Bisnis.com, JAKARTA - Keputusan pemerintah mempertahankan harga Pertalite dianggap solusi tepat dalam jangka pendek, namun tidak tepat diterapkan dalam jangka panjang. Mengapa?
Kepala Ekonom Bank Permata Josua Pardede mengatakan strategi pemerintah menetapkan harga BBM mempertimbangkan daya beli masyarakat yang belum benar-benar pulih akibat pandemi Covid-19.
Untuk menjaga inflasi domestik tetap rendah, dan agar daya beli masyarakat terjaga, menurutnya, tepat bila pemerintah menjaga harga BBM dengan RON 90 ini.
“Kami menilai, dalam jangka pendek, kebijakan ini dapat dilakukan pemerintah untuk menjaga daya beli, namun tidak untuk kebijakan yang bersifat jangka panjang dan setiap tahunnya harus terus disubsidi,” ujar Joshua, dalam keterangan tertulis.
Dengan terjaganya harga Pertalite, diperkirakan konsumsi masyarakat akan meningkat. Asumsi tersebut tampak terlihat dari realisasi konsumsi dua tahun terakhir.

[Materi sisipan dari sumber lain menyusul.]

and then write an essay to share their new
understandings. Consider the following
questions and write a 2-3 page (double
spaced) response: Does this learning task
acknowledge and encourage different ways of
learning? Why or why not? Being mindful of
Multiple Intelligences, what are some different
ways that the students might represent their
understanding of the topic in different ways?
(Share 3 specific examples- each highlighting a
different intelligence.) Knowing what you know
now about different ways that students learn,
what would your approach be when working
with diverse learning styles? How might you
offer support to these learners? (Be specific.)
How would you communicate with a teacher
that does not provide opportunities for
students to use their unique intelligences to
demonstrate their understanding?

Sepanjang 2021, konsumsi Pertalite mencapai 23 juta Kilo Liter (KL), atau naik 30 persen dibandingkan dengan 2020 yang tercatat 18 juta KL.
Baca Juga
Menurutnya, pemberian subsidi BBM yang diberikan tiap tahunnya dianggap kontraproduktif terhadap anggaran negara. Pasalnya, subsidi BBM merupakan kegiatan konsumtif dan subsidi tersebut cenderung tidak tepat sasaran kepada masyarakat miskin dan menengah ke bawah. Di sisi lain, pemberian subsidi juga membuka disparitas harga yang tinggi.
Sebelumnya, dalam podcast series Talks yang ditayangkan di channel youtube Bisniscom, ekonom lulusan Universitas Indonesia ini, menyebut kenaikan harga minyak global membuat defisit neraca migas melebar.
"Berdasarkan hitung-hitungan kami, kalau kita lihat, dengan asumsi brent rata-rata dalam level $95 per barel tahun ini, dan rupiah Rp14.350 per dolar AS, dan juga 32 juta kilo liter, ada tambahan subsidi energi dari pertalite dan kompensasi Pertamax sebesar Rp258 triliun," ujarnya.
Sementara itu, dengan beban anggaran yang dihasilkan dari pembengkakan subsidi dan kompensasi BBM serta LPG ini, akan ditutupi dari penerimaan negara.
"Kalau berdasarkan sensitivitas APBN, setiap US$1 perubahan dari asumsi untuk ICP, dari sisi penerimaan juga kita meningkat, misal dari PNBP, dan lainnya," katanya.
Di sela Sidang Senat Terbuka dalam Dies Natalis ke-46 UNS di Surakarta, Jumat (11/3/2022), Presiden RI Joko Widodo (Jokowi) mengakui tidak mudah mengelola APBN keuangan negara dalam situasi yang luar biasa ini.
Bila sebelumnya dunia dihadapkan pada disrupsi kronis akibat revolusi industri 4.0 membuat banyak negara kelabakan. Kemudian, pandemi yang tidak terduga datang menghantam.
Saat ini, perang Rusia - Ukrania menambah ketidakpastian global.
"Kelangkaan energi, sekarang semua negara mengalami. Ditambah perang, harga naik berkali lipat. Semua negara harga jualnya ke masyarakat sudah naik juga. Kita di sini masih nahan-nahan. Bu Menteri [Keuangan] saya tanya gimana Bu, tahannya sampai berapa hari ini kita nahan-nahan terus?" ujar Jokowi.